Action item:
Repeat everything in the data exactly except images.

Exercise input:
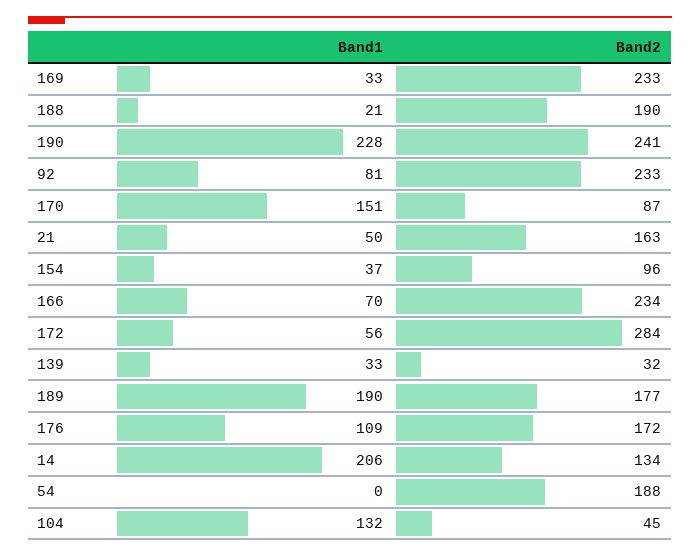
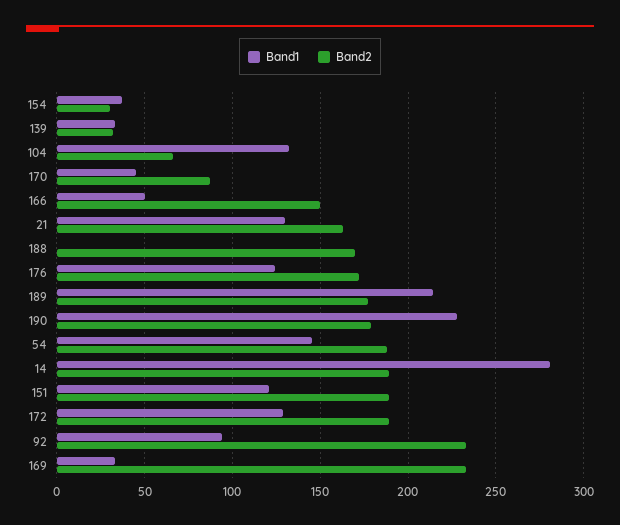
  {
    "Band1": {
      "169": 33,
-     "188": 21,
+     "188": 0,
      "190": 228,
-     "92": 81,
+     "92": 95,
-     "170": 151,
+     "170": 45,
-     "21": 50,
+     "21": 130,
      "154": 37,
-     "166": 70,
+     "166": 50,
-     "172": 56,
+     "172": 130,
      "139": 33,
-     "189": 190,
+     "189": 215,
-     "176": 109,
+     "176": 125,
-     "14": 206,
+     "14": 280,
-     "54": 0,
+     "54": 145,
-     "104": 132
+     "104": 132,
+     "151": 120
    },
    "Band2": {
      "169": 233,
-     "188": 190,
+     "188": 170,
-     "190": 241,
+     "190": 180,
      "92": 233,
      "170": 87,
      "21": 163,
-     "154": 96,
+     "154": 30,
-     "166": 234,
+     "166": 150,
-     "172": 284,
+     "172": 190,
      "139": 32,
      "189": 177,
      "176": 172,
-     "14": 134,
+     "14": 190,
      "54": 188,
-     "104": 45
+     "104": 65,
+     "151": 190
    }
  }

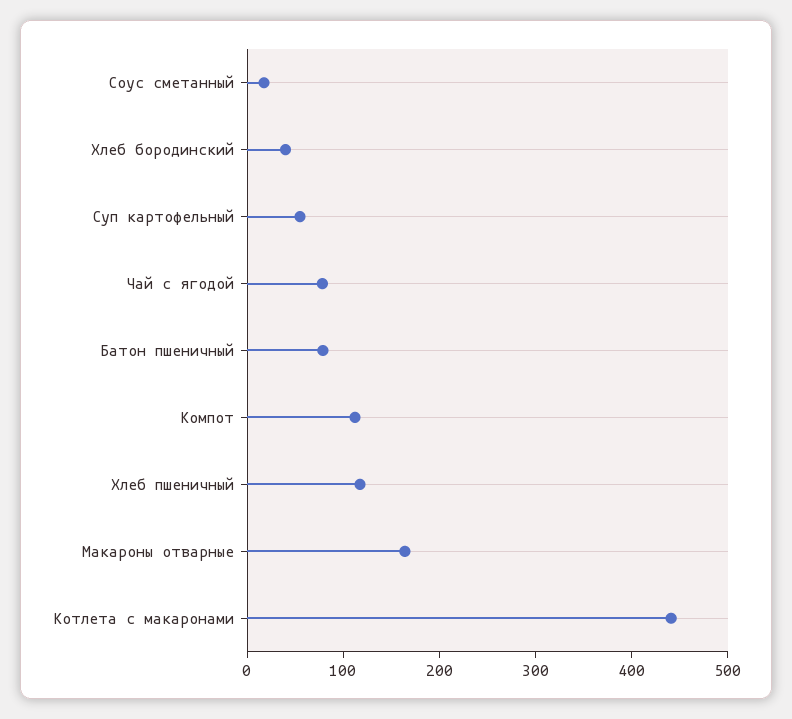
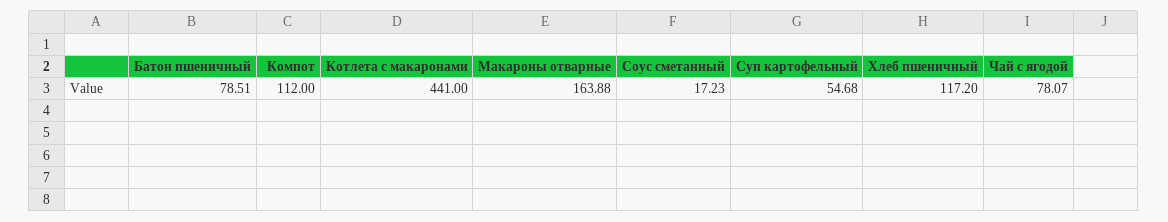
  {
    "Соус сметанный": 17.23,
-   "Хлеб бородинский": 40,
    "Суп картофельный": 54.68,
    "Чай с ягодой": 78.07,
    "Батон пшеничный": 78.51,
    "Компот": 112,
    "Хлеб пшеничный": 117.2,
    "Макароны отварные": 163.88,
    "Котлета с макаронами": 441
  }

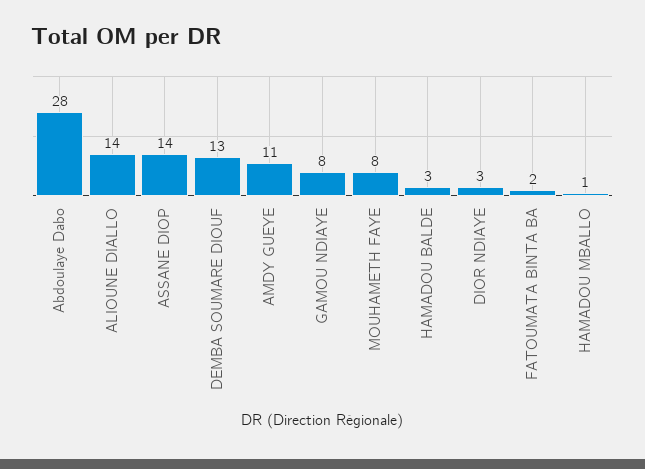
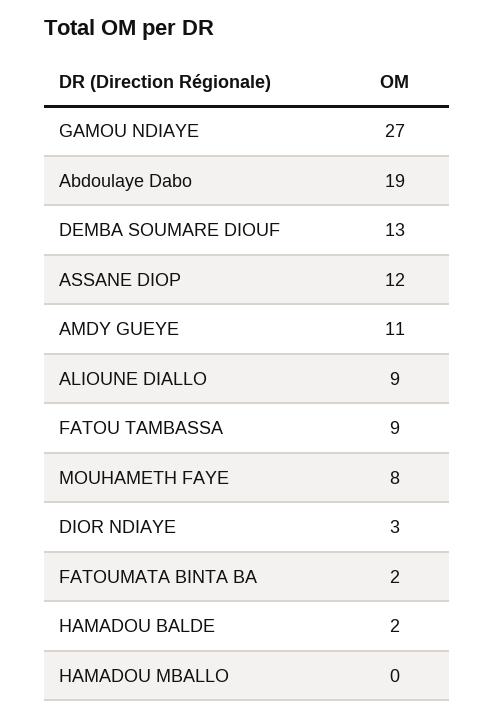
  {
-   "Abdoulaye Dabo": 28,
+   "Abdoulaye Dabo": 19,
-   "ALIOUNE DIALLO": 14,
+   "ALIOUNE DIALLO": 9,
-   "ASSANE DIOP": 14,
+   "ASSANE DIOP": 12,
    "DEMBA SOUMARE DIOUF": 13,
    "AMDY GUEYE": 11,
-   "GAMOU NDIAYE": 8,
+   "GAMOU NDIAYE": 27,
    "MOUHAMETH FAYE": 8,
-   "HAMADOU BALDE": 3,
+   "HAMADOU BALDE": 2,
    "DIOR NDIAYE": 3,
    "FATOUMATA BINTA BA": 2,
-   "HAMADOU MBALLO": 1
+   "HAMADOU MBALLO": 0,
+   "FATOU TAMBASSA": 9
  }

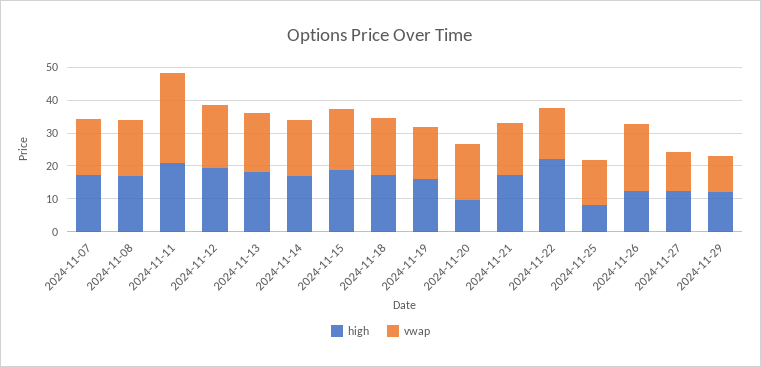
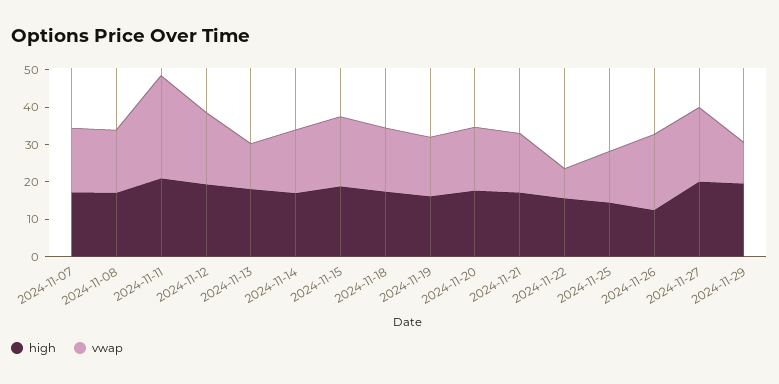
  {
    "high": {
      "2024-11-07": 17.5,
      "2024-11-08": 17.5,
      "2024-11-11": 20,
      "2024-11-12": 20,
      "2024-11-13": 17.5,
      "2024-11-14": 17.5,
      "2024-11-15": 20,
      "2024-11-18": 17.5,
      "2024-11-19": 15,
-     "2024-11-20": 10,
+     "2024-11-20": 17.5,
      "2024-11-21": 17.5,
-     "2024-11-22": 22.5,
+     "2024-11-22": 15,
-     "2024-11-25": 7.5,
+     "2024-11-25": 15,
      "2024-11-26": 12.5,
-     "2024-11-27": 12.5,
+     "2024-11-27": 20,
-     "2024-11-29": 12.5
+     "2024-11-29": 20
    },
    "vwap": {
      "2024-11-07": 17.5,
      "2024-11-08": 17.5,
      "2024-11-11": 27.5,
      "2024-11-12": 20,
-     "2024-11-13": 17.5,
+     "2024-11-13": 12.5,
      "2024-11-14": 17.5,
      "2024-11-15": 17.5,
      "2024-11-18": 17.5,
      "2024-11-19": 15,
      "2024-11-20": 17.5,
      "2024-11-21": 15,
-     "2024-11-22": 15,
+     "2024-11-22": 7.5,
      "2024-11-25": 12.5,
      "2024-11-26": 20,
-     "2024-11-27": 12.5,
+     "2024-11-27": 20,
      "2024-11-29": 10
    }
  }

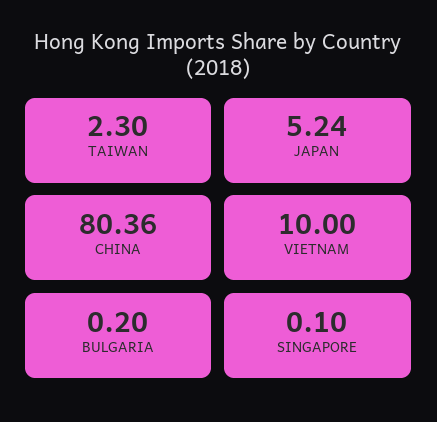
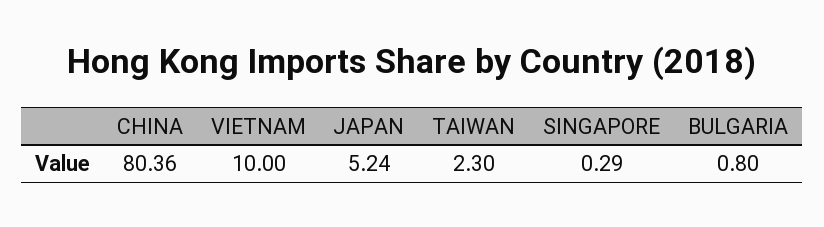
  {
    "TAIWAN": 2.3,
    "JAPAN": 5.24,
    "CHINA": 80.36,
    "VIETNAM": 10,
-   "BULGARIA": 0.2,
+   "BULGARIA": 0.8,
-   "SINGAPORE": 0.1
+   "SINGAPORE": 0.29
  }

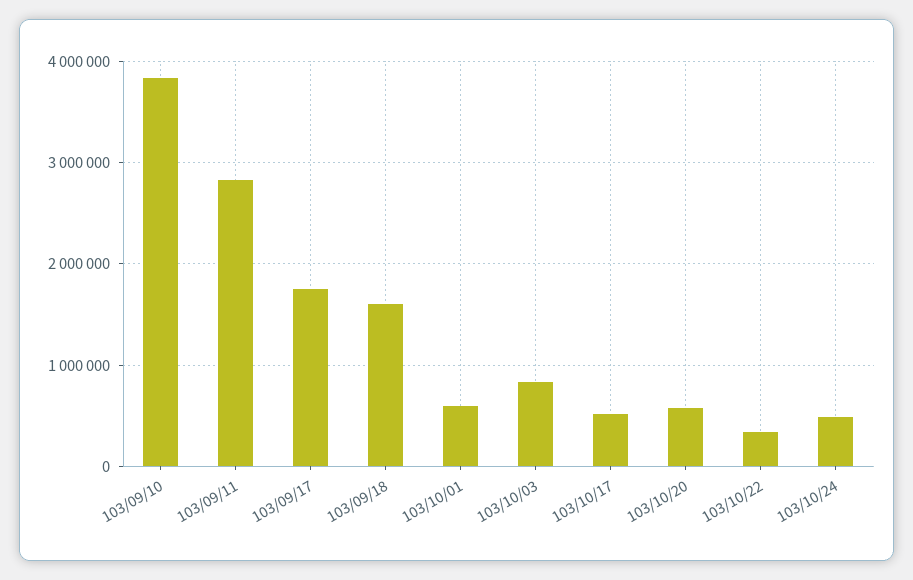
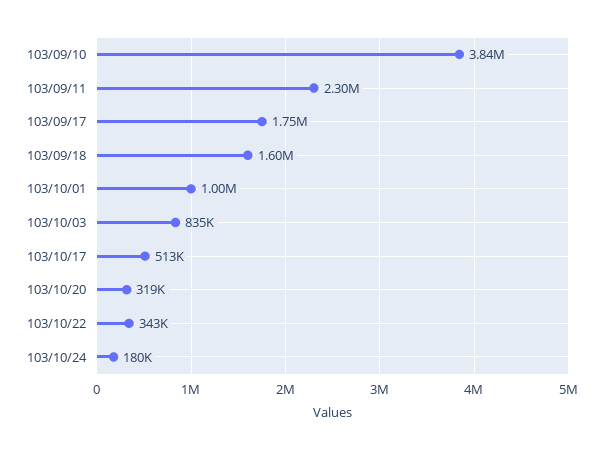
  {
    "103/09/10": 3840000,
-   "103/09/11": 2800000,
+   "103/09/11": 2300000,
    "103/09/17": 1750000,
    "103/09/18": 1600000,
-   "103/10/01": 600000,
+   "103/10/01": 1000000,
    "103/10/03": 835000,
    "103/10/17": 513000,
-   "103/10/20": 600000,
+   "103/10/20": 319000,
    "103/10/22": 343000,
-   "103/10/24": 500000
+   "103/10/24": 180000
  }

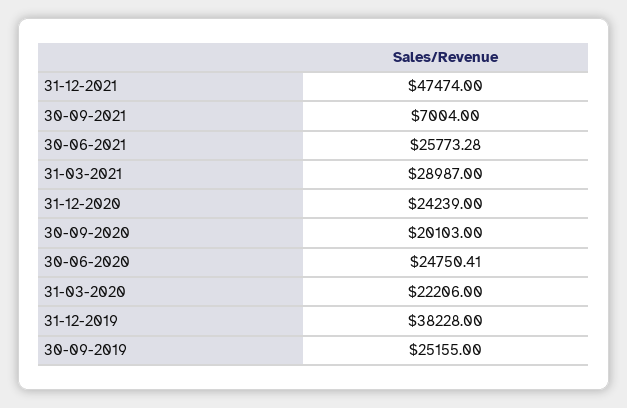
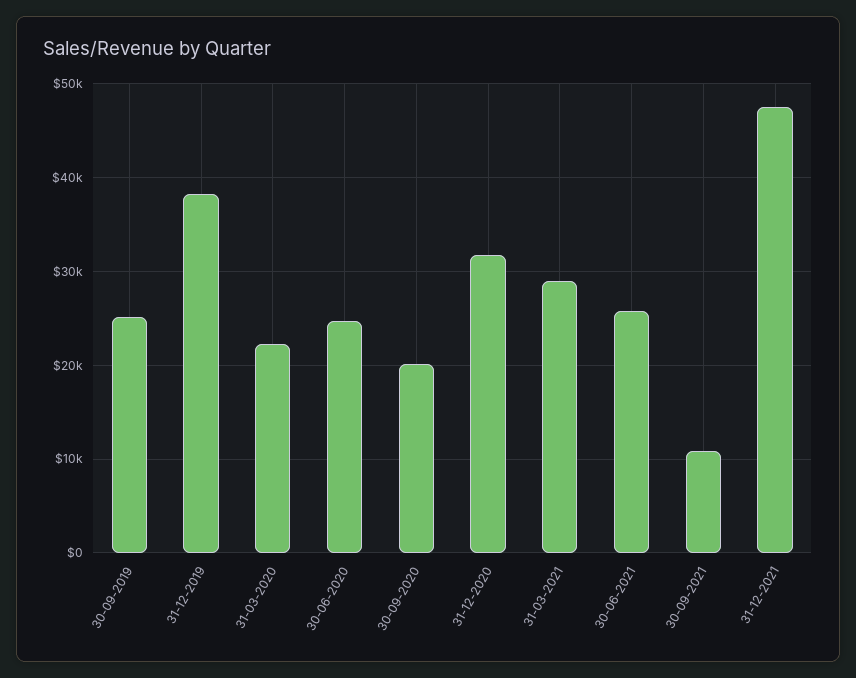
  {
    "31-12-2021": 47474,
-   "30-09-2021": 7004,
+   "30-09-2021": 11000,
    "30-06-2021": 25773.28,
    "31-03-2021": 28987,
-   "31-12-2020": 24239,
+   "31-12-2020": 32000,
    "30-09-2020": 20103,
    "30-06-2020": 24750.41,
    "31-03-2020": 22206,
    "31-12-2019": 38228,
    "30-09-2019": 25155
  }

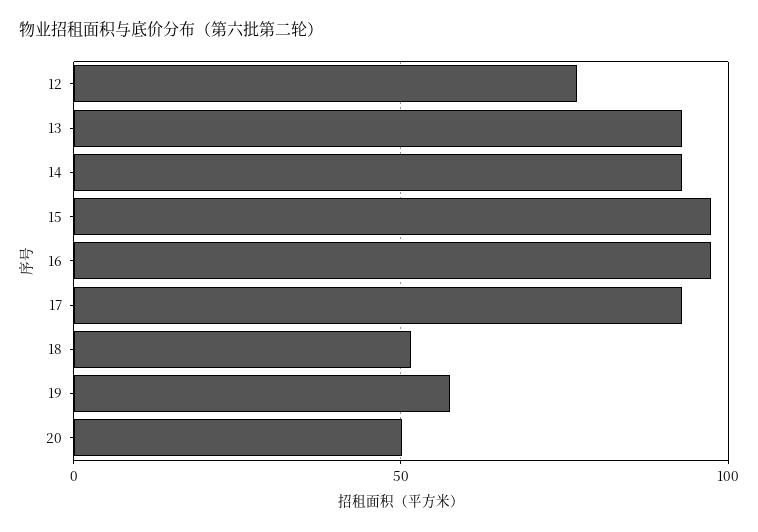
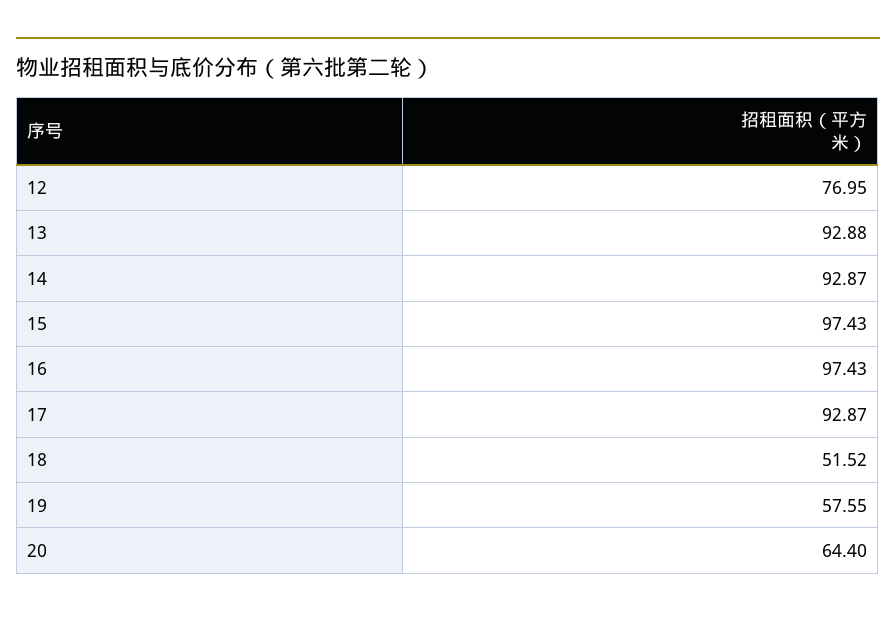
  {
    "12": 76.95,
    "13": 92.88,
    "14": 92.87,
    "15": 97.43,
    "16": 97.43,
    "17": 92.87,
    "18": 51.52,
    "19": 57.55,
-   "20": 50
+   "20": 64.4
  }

The answer:
  {
    "Band1": {
      "169": 33,
-     "188": 21,
+     "188": 0,
      "190": 228,
-     "92": 81,
+     "92": 95,
-     "170": 151,
+     "170": 45,
-     "21": 50,
+     "21": 130,
      "154": 37,
-     "166": 70,
+     "166": 50,
-     "172": 56,
+     "172": 130,
      "139": 33,
-     "189": 190,
+     "189": 215,
-     "176": 109,
+     "176": 125,
-     "14": 206,
+     "14": 280,
-     "54": 0,
+     "54": 145,
-     "104": 132
+     "104": 132,
+     "151": 120
    },
    "Band2": {
      "169": 233,
-     "188": 190,
+     "188": 170,
-     "190": 241,
+     "190": 180,
      "92": 233,
      "170": 87,
      "21": 163,
-     "154": 96,
+     "154": 30,
-     "166": 234,
+     "166": 150,
-     "172": 284,
+     "172": 190,
      "139": 32,
      "189": 177,
      "176": 172,
-     "14": 134,
+     "14": 190,
      "54": 188,
-     "104": 45
+     "104": 65,
+     "151": 190
    }
  }

  {
    "Соус сметанный": 17.23,
-   "Хлеб бородинский": 40,
    "Суп картофельный": 54.68,
    "Чай с ягодой": 78.07,
    "Батон пшеничный": 78.51,
    "Компот": 112,
    "Хлеб пшеничный": 117.2,
    "Макароны отварные": 163.88,
    "Котлета с макаронами": 441
  }

  {
-   "Abdoulaye Dabo": 28,
+   "Abdoulaye Dabo": 19,
-   "ALIOUNE DIALLO": 14,
+   "ALIOUNE DIALLO": 9,
-   "ASSANE DIOP": 14,
+   "ASSANE DIOP": 12,
    "DEMBA SOUMARE DIOUF": 13,
    "AMDY GUEYE": 11,
-   "GAMOU NDIAYE": 8,
+   "GAMOU NDIAYE": 27,
    "MOUHAMETH FAYE": 8,
-   "HAMADOU BALDE": 3,
+   "HAMADOU BALDE": 2,
    "DIOR NDIAYE": 3,
    "FATOUMATA BINTA BA": 2,
-   "HAMADOU MBALLO": 1
+   "HAMADOU MBALLO": 0,
+   "FATOU TAMBASSA": 9
  }

  {
    "high": {
      "2024-11-07": 17.5,
      "2024-11-08": 17.5,
      "2024-11-11": 20,
      "2024-11-12": 20,
      "2024-11-13": 17.5,
      "2024-11-14": 17.5,
      "2024-11-15": 20,
      "2024-11-18": 17.5,
      "2024-11-19": 15,
-     "2024-11-20": 10,
+     "2024-11-20": 17.5,
      "2024-11-21": 17.5,
-     "2024-11-22": 22.5,
+     "2024-11-22": 15,
-     "2024-11-25": 7.5,
+     "2024-11-25": 15,
      "2024-11-26": 12.5,
-     "2024-11-27": 12.5,
+     "2024-11-27": 20,
-     "2024-11-29": 12.5
+     "2024-11-29": 20
    },
    "vwap": {
      "2024-11-07": 17.5,
      "2024-11-08": 17.5,
      "2024-11-11": 27.5,
      "2024-11-12": 20,
-     "2024-11-13": 17.5,
+     "2024-11-13": 12.5,
      "2024-11-14": 17.5,
      "2024-11-15": 17.5,
      "2024-11-18": 17.5,
      "2024-11-19": 15,
      "2024-11-20": 17.5,
      "2024-11-21": 15,
-     "2024-11-22": 15,
+     "2024-11-22": 7.5,
      "2024-11-25": 12.5,
      "2024-11-26": 20,
-     "2024-11-27": 12.5,
+     "2024-11-27": 20,
      "2024-11-29": 10
    }
  }

  {
    "TAIWAN": 2.3,
    "JAPAN": 5.24,
    "CHINA": 80.36,
    "VIETNAM": 10,
-   "BULGARIA": 0.2,
+   "BULGARIA": 0.8,
-   "SINGAPORE": 0.1
+   "SINGAPORE": 0.29
  }

  {
    "103/09/10": 3840000,
-   "103/09/11": 2800000,
+   "103/09/11": 2300000,
    "103/09/17": 1750000,
    "103/09/18": 1600000,
-   "103/10/01": 600000,
+   "103/10/01": 1000000,
    "103/10/03": 835000,
    "103/10/17": 513000,
-   "103/10/20": 600000,
+   "103/10/20": 319000,
    "103/10/22": 343000,
-   "103/10/24": 500000
+   "103/10/24": 180000
  }

  {
    "31-12-2021": 47474,
-   "30-09-2021": 7004,
+   "30-09-2021": 11000,
    "30-06-2021": 25773.28,
    "31-03-2021": 28987,
-   "31-12-2020": 24239,
+   "31-12-2020": 32000,
    "30-09-2020": 20103,
    "30-06-2020": 24750.41,
    "31-03-2020": 22206,
    "31-12-2019": 38228,
    "30-09-2019": 25155
  }

  {
    "12": 76.95,
    "13": 92.88,
    "14": 92.87,
    "15": 97.43,
    "16": 97.43,
    "17": 92.87,
    "18": 51.52,
    "19": 57.55,
-   "20": 50
+   "20": 64.4
  }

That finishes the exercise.